Seguimos jugando. En el intercambio de jugadores, en un mezclado el que me insultara pasó a ser mi adversario. Era muy pero muy hábil y era mi amigo. En una jugada en que estaba imparable se encaminaba hacia mi arco y sin pensarlo, para detenerlo o para vengarme, le estrellé una naranja chupada en la frente. Se detuvo y le quité la pelota. Se me quedó mirando sin poder creerlo. El mundo del fútbol provoca que nazcan jugadas, campeonatos, hazañas y destierros, gordos que hablan de futbol, maravillas y además enigmas. Yo soy uno. ¿Quién me va a creer que fui bueno jugando? 

Una noche quiso la mala fortuna que en una mesa se juntaran amigos de mi infancia con actuales compañeros de andanzas. Y salió el tema futbolero. Uno de mis primeros compañeros deslizó "el que fue bueno era este" y me señaló. Era como si hubiesen sorprendido a un pedófilo en un jardín de infantes: los actuales se miraron y se rieron. Entonces el más hábil, Ernesto Zambusetti, el de la naranja en la frente largó:¡"Pero si este es horrible!". Y todos festejaron. Yo bebí el resto del vaso. Qué sabrían estos tirios y troyanos de mis stents que el tiempo me depositó en las arterias. De las corridas y los guardias que ponían la bala en la recámara cuando pasabas y mi frustrado enganche como marino civil escapándome de este Matadero 5. Ese era el viejo dolorcito que me estaba matando de poco, el poco aire que me iba quedando en mi sangre y que al cerrarse el circuito me impedía pensar con claridad.

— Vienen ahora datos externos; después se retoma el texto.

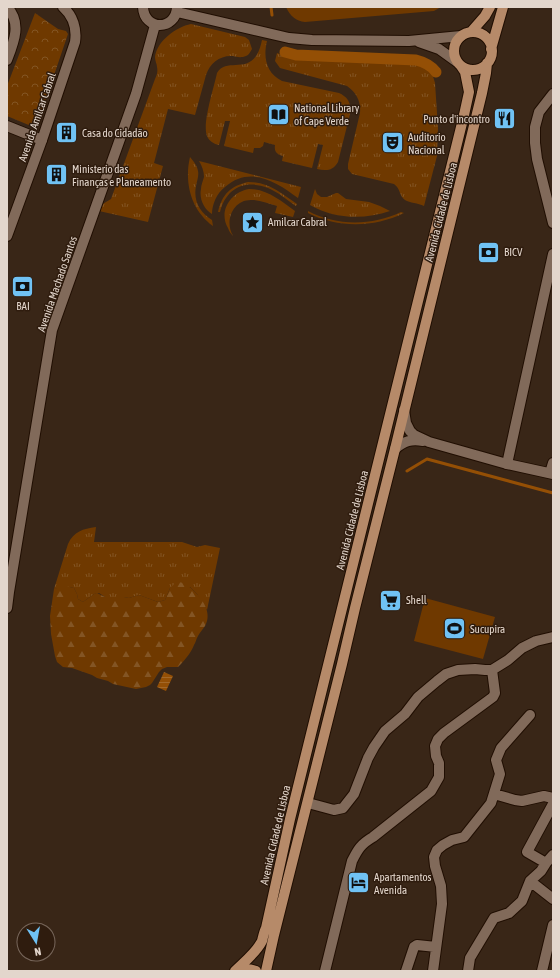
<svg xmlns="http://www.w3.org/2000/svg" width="560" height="978" font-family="'Asap Condensed',sans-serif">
	<defs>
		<pattern id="grass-tufts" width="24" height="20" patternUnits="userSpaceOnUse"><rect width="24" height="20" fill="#6f3900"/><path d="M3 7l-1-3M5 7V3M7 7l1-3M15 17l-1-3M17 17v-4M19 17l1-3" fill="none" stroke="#835524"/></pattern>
		<pattern id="forest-firs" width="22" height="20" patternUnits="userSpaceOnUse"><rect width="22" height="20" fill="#6f3900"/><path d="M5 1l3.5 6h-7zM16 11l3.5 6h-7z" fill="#835524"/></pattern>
		<pattern id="park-crowns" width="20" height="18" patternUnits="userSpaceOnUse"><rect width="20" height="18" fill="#6f3900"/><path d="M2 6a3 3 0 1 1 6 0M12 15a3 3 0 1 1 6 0" fill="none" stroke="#835524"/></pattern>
		<pattern id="water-rules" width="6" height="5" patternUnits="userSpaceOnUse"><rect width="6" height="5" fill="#944f05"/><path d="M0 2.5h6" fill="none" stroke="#a36828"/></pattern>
	</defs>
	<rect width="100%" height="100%" fill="#392617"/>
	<path fill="url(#grass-tufts)" d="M191 24 245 37 249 40 252 49C250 52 249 55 246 56 241 58 237 57 233 56 220 55 210 63 206 75L195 115 168 109 154 163 163 166 148 222 99 211 101 205 111 199 155 79C157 75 158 71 157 67 157 64 155 61 155 57 157 41 176 27 191 24Z
		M262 40 267 41C263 57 266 73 282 81L339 93C348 97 352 104 350 114L338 162C333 171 326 171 317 169L323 145 318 144 312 168 282 161 283 156C277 154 274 152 275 145L264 142 263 146 260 148H254L253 153 224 146 230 121H225L219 145C214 144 209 141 207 136 202 123 214 88 217 73 228 55 254 80 262 40Z
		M277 53 285 56 299 59 411 63 425 66 429 69 432 73 435 83 438 128 437 156 424 206C418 203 410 203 405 200 399 196 401 189 394 184L352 174 348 169V164L360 113C361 102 357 93 347 86L280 68 275 61Z
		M190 157C193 161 197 165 198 171 199 176 197 181 196 186 193 201 200 213 212 220L213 226C191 210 184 183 190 157Z
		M199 161 301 187 298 198C277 182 250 165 225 187 217 193 212 204 212 214 204 209 199 199 201 189 201 185 203 181 204 177 204 171 202 166 199 161Z
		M248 182C268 182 281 193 297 204L296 206C287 200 278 192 268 188 245 179 226 188 220 212H218C222 194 231 186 248 182Z
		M249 189C267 189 281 201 295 211L293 217 275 213 277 206C269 204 260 200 252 200 233 199 224 221 233 236 231 234 229 231 228 228 218 211 231 192 249 189Z
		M315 189 317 194 321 197H327L336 193H338L346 199 369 202 380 206 390 211C364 220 334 219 310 205Z
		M308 211C336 226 372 226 401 212L404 213C373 228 338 228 308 213Z
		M96 527 94 542H182L197 547 205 545 220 548 207 610 197 594 190 587 170 588 165 600 158 602 139 595 129 598 124 597H105L99 593 94 594 83 602 78 599 77 594 74 588 69 587 54 589 68 544C74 531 83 529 96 527Z"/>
	<path fill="url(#forest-firs)" d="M177 582C185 582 190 587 195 592 204 601 212 614 205 626 203 629 200 632 198 636 196 639 196 642 194 645 191 653 184 661 178 667H167L162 669 159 672 152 683 150 685 146 687 136 689 113 684 108 681 97 678 92 675 72 668 63 667 57 662 55 656 51 634 50 616 54 589 65 586 74 588 77 594 78 599 83 602 94 594 97 593 105 597H124L129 598 139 595 158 602 165 600 170 588Z"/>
	<path fill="url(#park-crowns)" d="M35 13 58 29 66 31 68 34 36 128 7 116V86Z"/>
	<path fill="#6f3900" d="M286 7H441L434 11 305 22C296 21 290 16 286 7Z
		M425 598 495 617 483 659 414 641Z"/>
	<path fill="url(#water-rules)" d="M164 672 173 676 166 691 157 687Z"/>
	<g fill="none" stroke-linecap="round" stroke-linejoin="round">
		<path stroke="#944f05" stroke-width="3" d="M271 7 272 15
			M407 471 427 459 553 493"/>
		<path stroke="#944f05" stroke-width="11" d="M285 52 296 55 416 60C424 62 431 65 436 72"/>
		<defs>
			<path id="minor" d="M7 60C14 42 22 23 7 7
				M553 94 539 112 535 127V143L537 159 553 223
				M7 126 42 140
				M507 464 553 254
				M550 473 553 463
				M494 794 515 800 522 801 544 796 553 798
				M308 803 334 810 343 808 354 794 368 758 374 747 385 731 405 714 418 697 437 681 446 674 458 670 475 669 485 670H492L508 660 522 648 536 641 553 637
				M546 863 527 852 553 804
				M530 881 553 899
				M325 971 352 861C358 849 361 844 373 837L431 791 439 777V763L436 756 435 746 438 739 444 733 493 697 495 693 492 670
				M406 971 414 947 417 945 436 947
				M433 971 442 904 441 886 435 866 434 857 437 850 443 845 452 840 464 837 491 803 500 774 496 760 501 748 530 715
				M468 971 470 958 494 918 509 913 522 901 530 881 541 871 546 863 553 855
				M542 971 553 925"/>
			<path id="tertiary" d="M143 7C144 31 176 31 177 7
				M177 12 289 38 312 40 409 41 461 36
				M419 42 439 49 457 62
				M7 236 42 140 75 42C77 29 73 16 63 7
				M404 410 406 423 410 431 414 435 429 442 507 464 553 474
				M395 449C404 441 411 439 423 441
				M7 608 9 592 52 330 136 94 155 25"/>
			<path id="primary" d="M471 32 485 16 490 7
				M454 51a19 19 0 1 1 38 0a19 19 0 1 1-38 0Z
				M491 49 503 7
				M235 971C244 962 256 953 262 941 263 937 264 932 266 928L290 819 464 115 469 92 465 72 461 66
				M235 971C242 969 248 968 256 971
				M266 971 274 935 342 664 355 608 395 449 482 93 486 73 487 63"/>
		</defs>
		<use href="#minor" stroke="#200e02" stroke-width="12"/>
		<use href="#tertiary" stroke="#200e02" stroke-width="12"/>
		<use href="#primary" stroke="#200e02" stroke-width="12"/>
		<use href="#minor" stroke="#816a5a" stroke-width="10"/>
		<use href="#tertiary" stroke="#816a5a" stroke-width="10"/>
		<use href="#primary" stroke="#b68a69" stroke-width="10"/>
	</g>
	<defs>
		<symbol id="library-square" viewBox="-11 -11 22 22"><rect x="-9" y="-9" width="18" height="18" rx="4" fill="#70c2f4" stroke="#2f1c0e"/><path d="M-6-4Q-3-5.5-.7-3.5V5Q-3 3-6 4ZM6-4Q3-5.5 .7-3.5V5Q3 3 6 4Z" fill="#111"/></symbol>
		<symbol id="restaurant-square" viewBox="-11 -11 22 22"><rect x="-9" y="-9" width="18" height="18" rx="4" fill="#70c2f4" stroke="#2f1c0e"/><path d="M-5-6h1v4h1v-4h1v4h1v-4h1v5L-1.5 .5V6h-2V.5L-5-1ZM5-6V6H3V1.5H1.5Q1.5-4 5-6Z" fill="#111"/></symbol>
		<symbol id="building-square" viewBox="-11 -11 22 22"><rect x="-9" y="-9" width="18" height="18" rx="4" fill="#70c2f4" stroke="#2f1c0e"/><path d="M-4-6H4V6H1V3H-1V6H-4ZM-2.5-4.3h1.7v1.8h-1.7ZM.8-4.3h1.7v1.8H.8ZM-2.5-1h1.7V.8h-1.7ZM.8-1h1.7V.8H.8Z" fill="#111"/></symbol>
		<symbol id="theatre-square" viewBox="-11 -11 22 22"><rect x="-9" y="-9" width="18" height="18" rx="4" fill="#70c2f4" stroke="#2f1c0e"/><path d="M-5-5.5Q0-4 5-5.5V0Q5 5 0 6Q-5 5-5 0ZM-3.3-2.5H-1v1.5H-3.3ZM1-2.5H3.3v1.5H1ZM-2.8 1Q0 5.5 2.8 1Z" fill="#111"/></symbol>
		<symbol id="sight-square" viewBox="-11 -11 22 22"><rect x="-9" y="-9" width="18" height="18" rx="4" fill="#70c2f4" stroke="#2f1c0e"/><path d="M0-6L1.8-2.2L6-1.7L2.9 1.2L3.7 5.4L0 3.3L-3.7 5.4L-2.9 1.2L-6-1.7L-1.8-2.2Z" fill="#111"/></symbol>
		<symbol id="bank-square" viewBox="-11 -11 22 22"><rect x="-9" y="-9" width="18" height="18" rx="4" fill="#70c2f4" stroke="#2f1c0e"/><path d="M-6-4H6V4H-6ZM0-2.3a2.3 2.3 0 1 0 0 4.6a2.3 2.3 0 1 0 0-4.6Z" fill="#111"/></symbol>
		<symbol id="supermarket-square" viewBox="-11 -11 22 22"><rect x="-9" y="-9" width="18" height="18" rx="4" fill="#70c2f4" stroke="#2f1c0e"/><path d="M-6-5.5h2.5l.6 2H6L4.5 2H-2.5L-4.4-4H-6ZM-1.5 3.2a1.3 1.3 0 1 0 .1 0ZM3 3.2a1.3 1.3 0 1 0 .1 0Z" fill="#111"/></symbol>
		<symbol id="stadium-square" viewBox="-11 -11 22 22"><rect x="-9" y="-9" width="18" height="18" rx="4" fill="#70c2f4" stroke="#2f1c0e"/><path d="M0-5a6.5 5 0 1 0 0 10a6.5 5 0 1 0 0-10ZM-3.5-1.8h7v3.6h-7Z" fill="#111"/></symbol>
		<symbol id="hotel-square" viewBox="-11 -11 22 22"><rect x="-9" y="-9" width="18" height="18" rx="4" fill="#70c2f4" stroke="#2f1c0e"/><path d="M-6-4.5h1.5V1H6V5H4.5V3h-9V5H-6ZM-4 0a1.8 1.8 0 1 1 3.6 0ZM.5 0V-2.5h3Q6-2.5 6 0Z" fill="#111"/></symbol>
	</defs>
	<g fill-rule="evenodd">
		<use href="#library-square" x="266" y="102" width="25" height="25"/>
		<use href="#restaurant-square" x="492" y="106" width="25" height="25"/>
		<use href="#building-square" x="54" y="120" width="25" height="25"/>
		<use href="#theatre-square" x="380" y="130" width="25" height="25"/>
		<use href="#building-square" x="44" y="162" width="25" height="25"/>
		<use href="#sight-square" x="240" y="210" width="25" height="25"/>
		<use href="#bank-square" x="476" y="240" width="25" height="25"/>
		<use href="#bank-square" x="10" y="274" width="25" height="25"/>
		<use href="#supermarket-square" x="378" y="588" width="25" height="25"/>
		<use href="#stadium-square" x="442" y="616" width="25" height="25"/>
		<use href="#hotel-square" x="346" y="870" width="25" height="25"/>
	</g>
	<g text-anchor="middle" stroke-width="3" stroke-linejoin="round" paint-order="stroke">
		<g font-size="11" fill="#e3d6cc" stroke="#2f1c0e" text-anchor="start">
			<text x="294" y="112">National Library<tspan x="294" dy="13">of Cape Verde</tspan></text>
			<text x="490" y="123" text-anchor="end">Punto d'incontro</text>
			<text x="82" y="137">Casa do Cidadão</text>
			<text x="408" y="141">Auditorio<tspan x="408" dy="13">Nacional</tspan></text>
			<text x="72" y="173">Ministerio das<tspan x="72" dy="13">Finanças e Planeamento</tspan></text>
			<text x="268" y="226">Amilcar Cabral</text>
			<text x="504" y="256">BICV</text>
			<text x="23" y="310" text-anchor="middle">BAI</text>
			<text x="406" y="604">Shell</text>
			<text x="470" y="633">Sucupira</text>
			<text x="374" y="881">Apartamentos<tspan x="374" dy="13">Avenida</tspan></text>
		</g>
		<g font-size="11" fill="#e3d6cc" stroke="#2f1c0e">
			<text transform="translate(37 117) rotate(-71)" y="4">Avenida Amilcar Cabral</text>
			<text transform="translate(441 212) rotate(-76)" y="4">Avenida Cidade de Lisboa</text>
			<text transform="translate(57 284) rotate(-71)" y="4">Avenida Machado Santos</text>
			<text transform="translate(352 520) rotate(-76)" y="4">Avenida Cidade de Lisboa</text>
			<text transform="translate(275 835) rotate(-77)" y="4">Avenida Cidade de Lisboa</text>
		</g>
	</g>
	<rect width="560" height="978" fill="none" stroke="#e3d6cc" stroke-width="16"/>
	<g transform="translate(36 942) rotate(169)"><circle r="19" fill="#2f1c0e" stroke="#77665a"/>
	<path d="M0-3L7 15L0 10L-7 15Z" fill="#70c2f4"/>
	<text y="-6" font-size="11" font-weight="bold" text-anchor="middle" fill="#e3d6cc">N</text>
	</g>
</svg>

-Che se puso serio -alguien me palmeó y yo sonreí. No tenía modo de explicar aquello. ¿Qué? ¿Iba a traer a una junta de doctores? ¿Iba a mostrar mi detención, mi clandestinidad a la fuerza, mi pánico de no poder con la vida? ¿Iba a mostrar los análisis, los fotogramas de la intervención, mi nombre en una lista negra? Yo, solo yo, sabía que era lo que me había pasado. Un tiro al corazón de mi alma en pleno sabotaje de la democracia y unas arterias resecas por tanto miedo. Ernesto había tenido razón con aquello del balde y yo también con mi naranjazo. El balde constituía el intento de cerrar la visión de un pasado y el tiro en la frente la bronca por no poder hacerlo. No se ofende a un ex crack que no puede demostrar lo que pudo haber sido y no fue; que se bebió un cachito aire desesperadamente y que se salvó por minutos, por algunos milímetros menos, como cuando la pelota se va raspando el poste de la vida, la salud, la libertad.